### What is needed
Omit every picture while you reproduce the entries that follow word for word.

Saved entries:
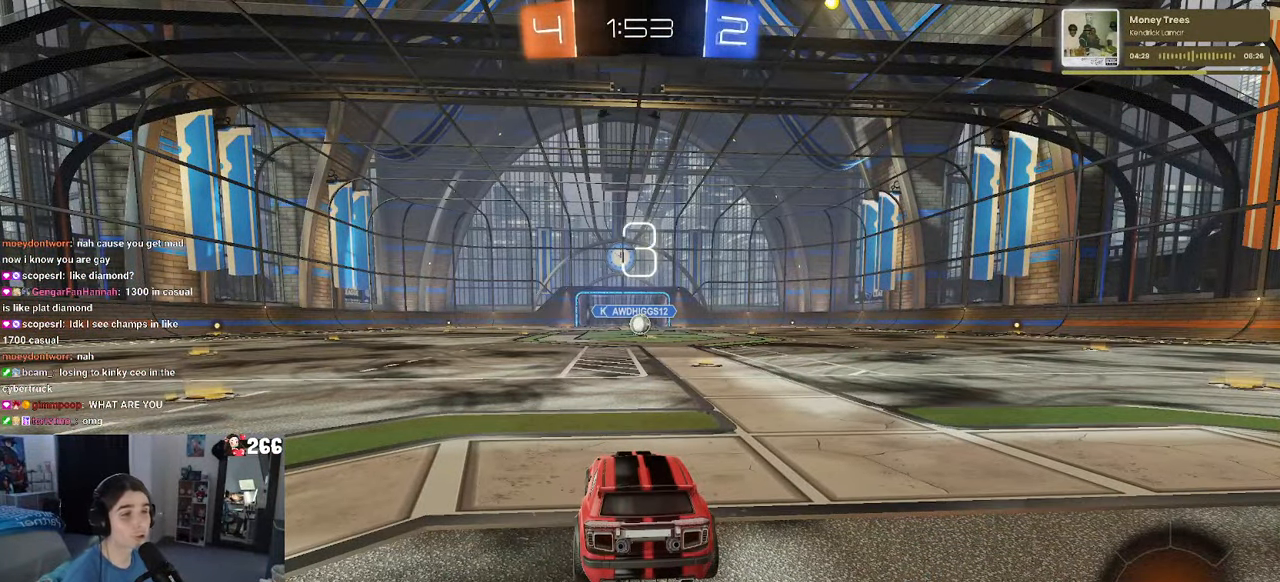
{"buttons": [], "left_stick": "center", "right_stick": "center", "events": [[150, "TRIANGLE", "down"], [334, "TRIANGLE", "up"]]}
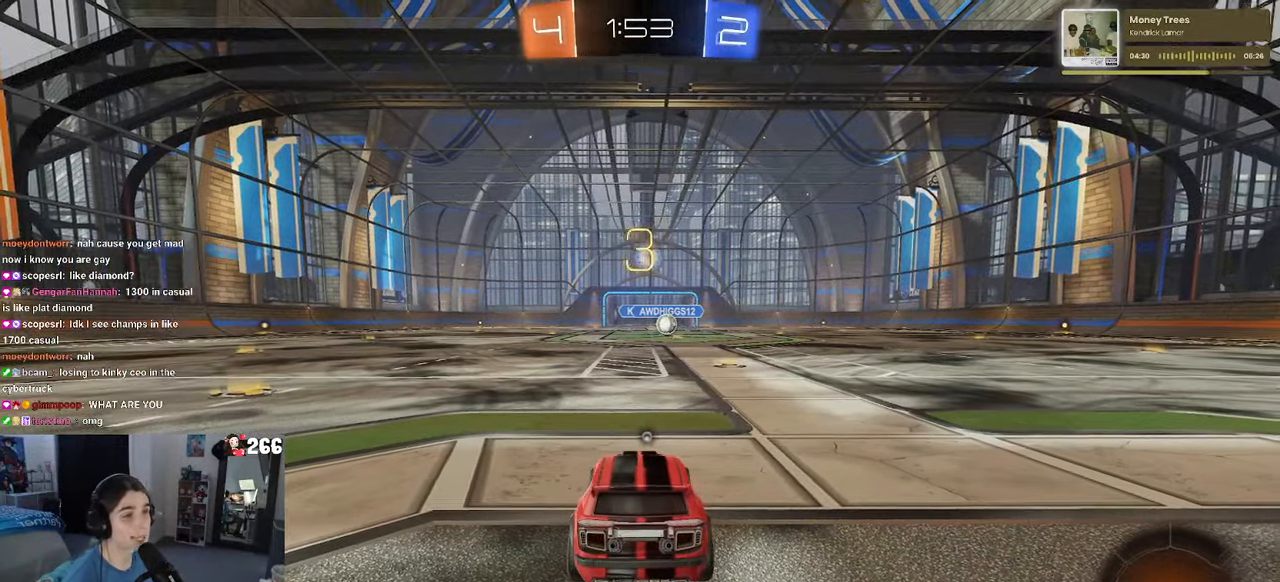
{"buttons": [], "left_stick": "center", "right_stick": "center", "events": []}
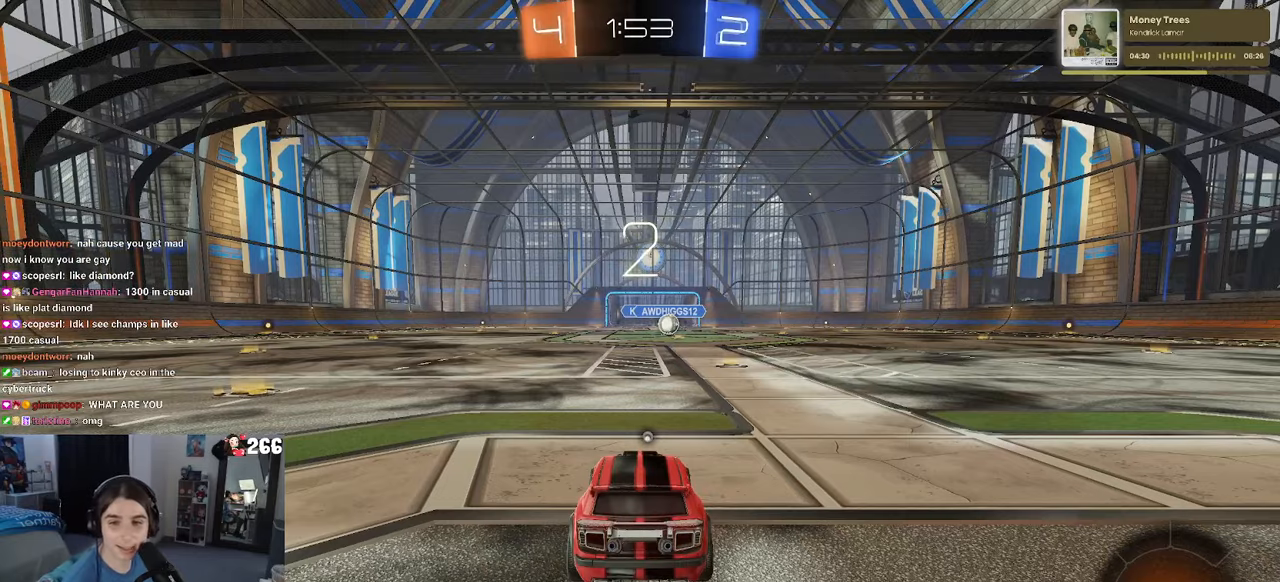
{"buttons": [], "left_stick": "center", "right_stick": "center", "events": []}
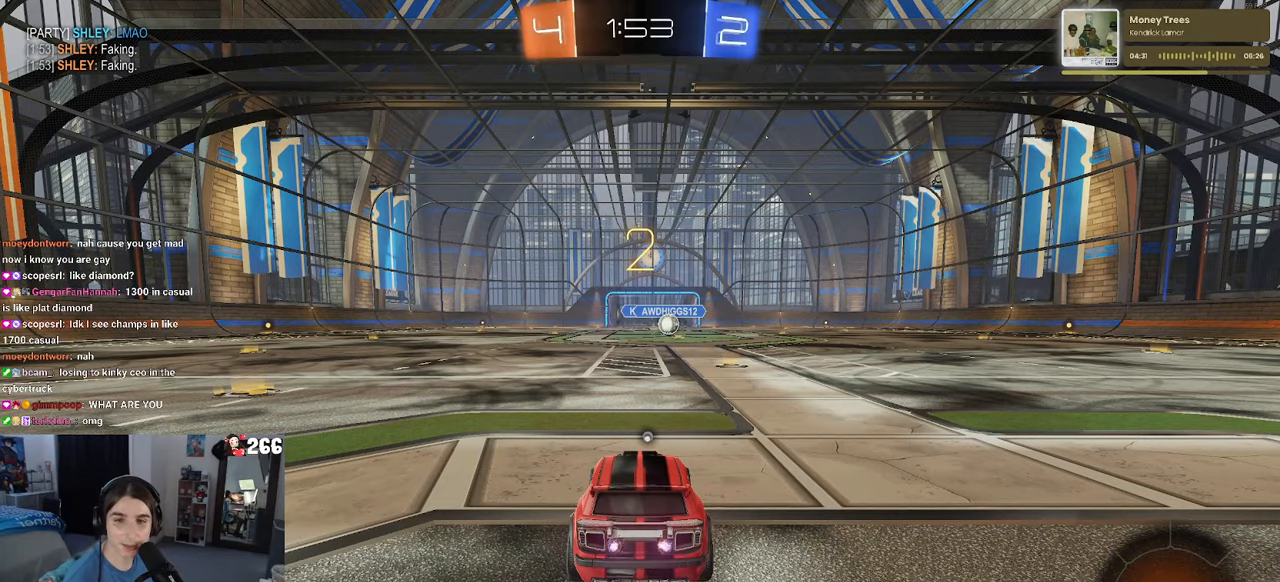
{"buttons": ["R2"], "left_stick": "center", "right_stick": "center", "events": [[300, "R2", "down"]]}
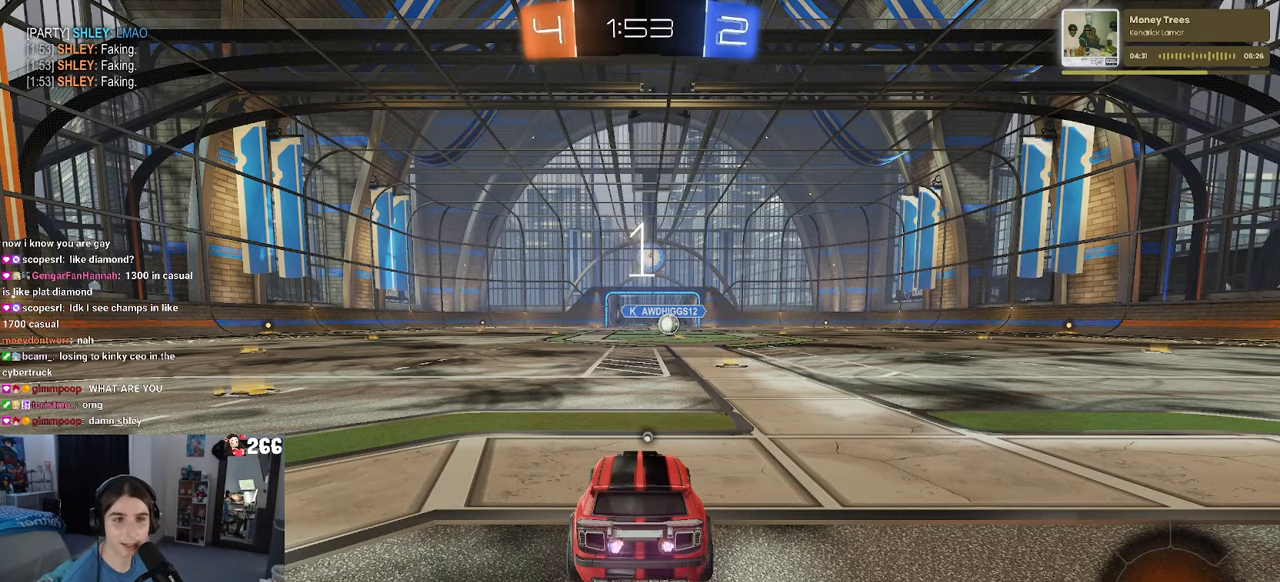
{"buttons": ["R2"], "left_stick": "center", "right_stick": "center", "events": []}
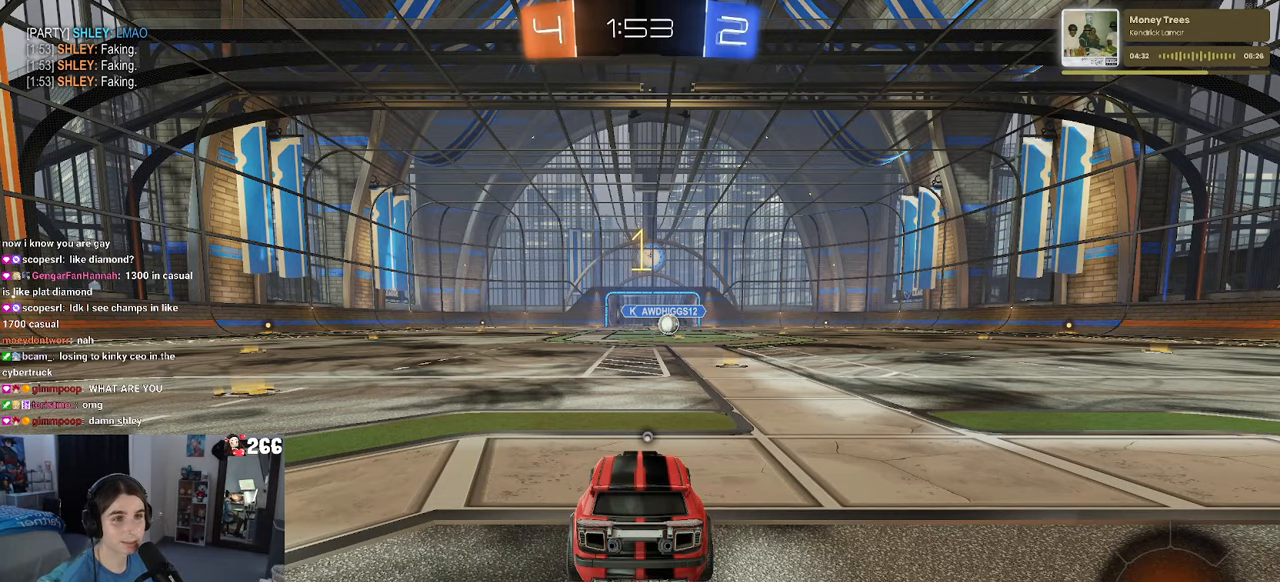
{"buttons": ["TRIANGLE", "R1", "R2"], "left_stick": "right", "right_stick": "center", "events": [[333, "left_stick", "right"], [366, "R1", "down"], [416, "TRIANGLE", "down"]]}
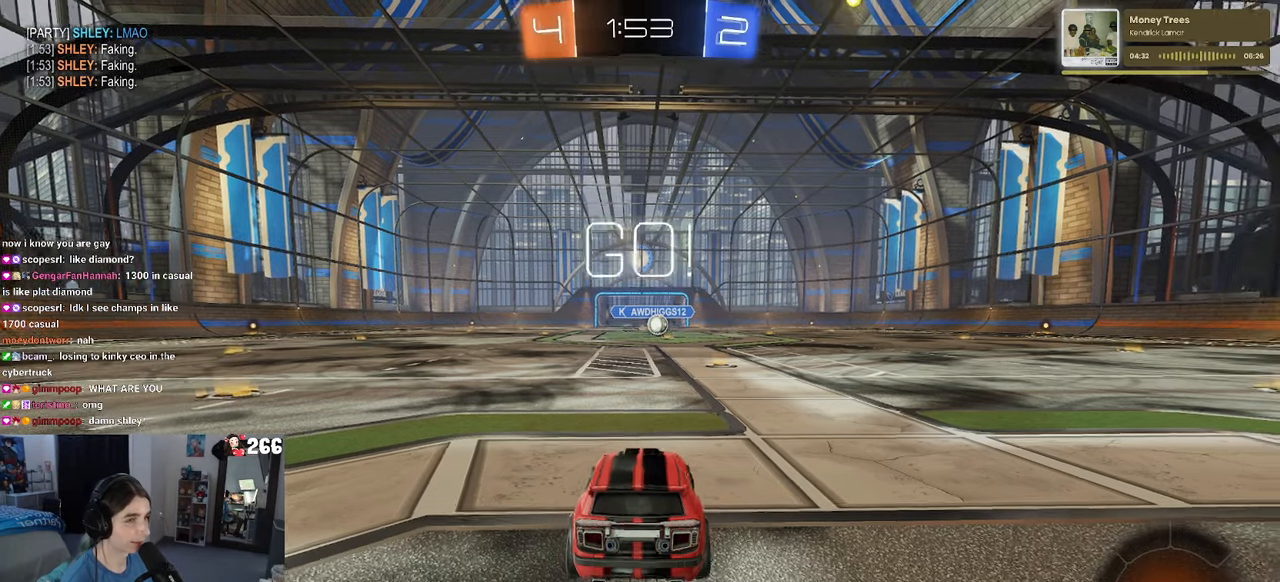
{"buttons": ["CROSS", "R1", "R2"], "left_stick": "up", "right_stick": "center", "events": [[33, "left_stick", "center"], [50, "TRIANGLE", "up"], [250, "left_stick", "right"], [483, "CROSS", "down"], [500, "left_stick", "up"]]}
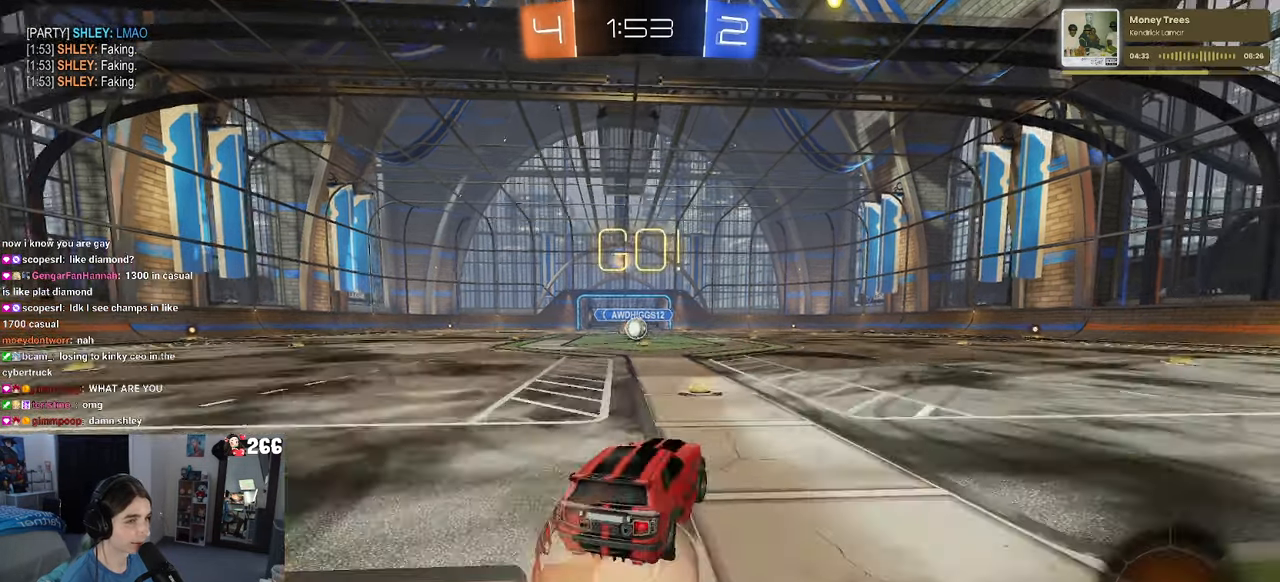
{"buttons": ["SQUARE", "R2"], "left_stick": "down-left", "right_stick": "center", "events": [[50, "left_stick", "up-left"], [66, "CROSS", "up"], [133, "CROSS", "down"], [183, "CROSS", "up"], [183, "SQUARE", "down"], [216, "left_stick", "down"], [383, "R1", "up"], [400, "left_stick", "down-left"]]}
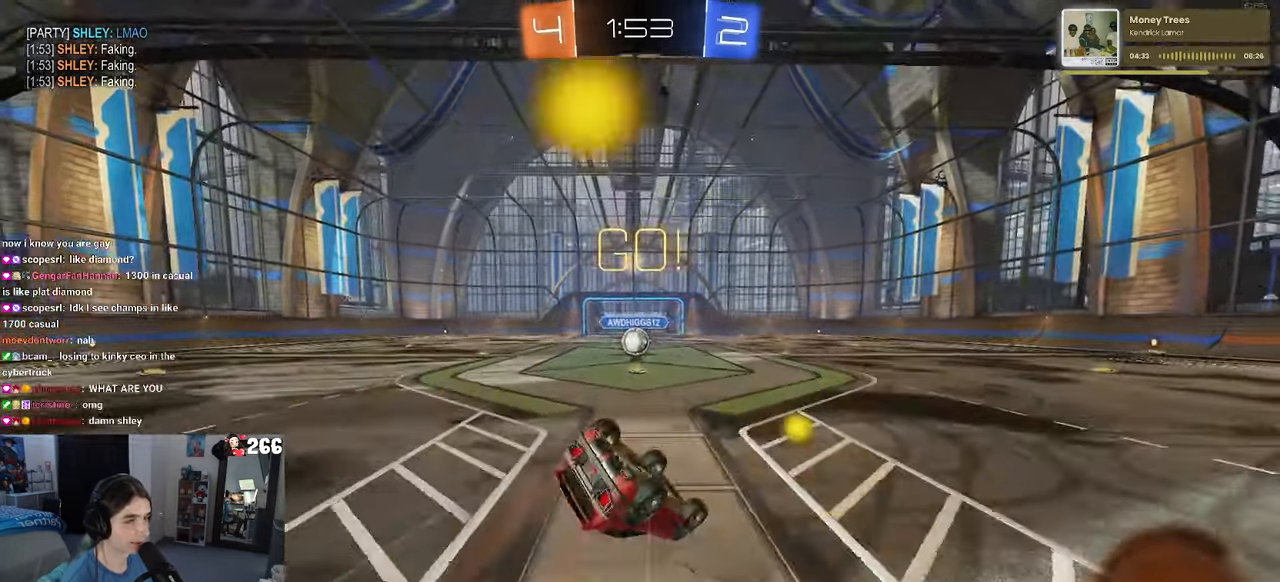
{"buttons": ["SQUARE", "R1", "R2"], "left_stick": "down-left", "right_stick": "center", "events": [[300, "R1", "down"]]}
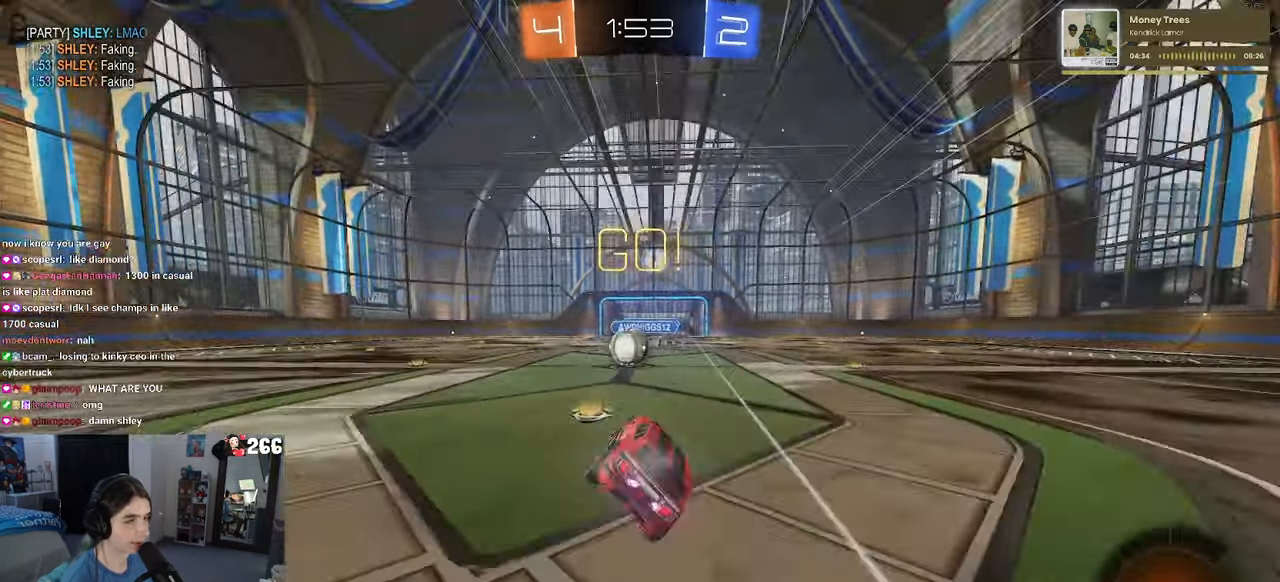
{"buttons": ["R2"], "left_stick": "left", "right_stick": "center", "events": [[33, "SQUARE", "up"], [50, "left_stick", "down-right"], [183, "TRIANGLE", "down"], [200, "left_stick", "center"], [283, "TRIANGLE", "up"], [433, "left_stick", "left"], [450, "R1", "up"]]}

### Finished exercise
{"buttons": [], "left_stick": "center", "right_stick": "center", "events": [[150, "TRIANGLE", "down"], [334, "TRIANGLE", "up"]]}
{"buttons": [], "left_stick": "center", "right_stick": "center", "events": []}
{"buttons": [], "left_stick": "center", "right_stick": "center", "events": []}
{"buttons": ["R2"], "left_stick": "center", "right_stick": "center", "events": [[300, "R2", "down"]]}
{"buttons": ["R2"], "left_stick": "center", "right_stick": "center", "events": []}
{"buttons": ["TRIANGLE", "R1", "R2"], "left_stick": "right", "right_stick": "center", "events": [[333, "left_stick", "right"], [366, "R1", "down"], [416, "TRIANGLE", "down"]]}
{"buttons": ["CROSS", "R1", "R2"], "left_stick": "up", "right_stick": "center", "events": [[33, "left_stick", "center"], [50, "TRIANGLE", "up"], [250, "left_stick", "right"], [483, "CROSS", "down"], [500, "left_stick", "up"]]}
{"buttons": ["SQUARE", "R2"], "left_stick": "down-left", "right_stick": "center", "events": [[50, "left_stick", "up-left"], [66, "CROSS", "up"], [133, "CROSS", "down"], [183, "CROSS", "up"], [183, "SQUARE", "down"], [216, "left_stick", "down"], [383, "R1", "up"], [400, "left_stick", "down-left"]]}
{"buttons": ["SQUARE", "R1", "R2"], "left_stick": "down-left", "right_stick": "center", "events": [[300, "R1", "down"]]}
{"buttons": ["R2"], "left_stick": "left", "right_stick": "center", "events": [[33, "SQUARE", "up"], [50, "left_stick", "down-right"], [183, "TRIANGLE", "down"], [200, "left_stick", "center"], [283, "TRIANGLE", "up"], [433, "left_stick", "left"], [450, "R1", "up"]]}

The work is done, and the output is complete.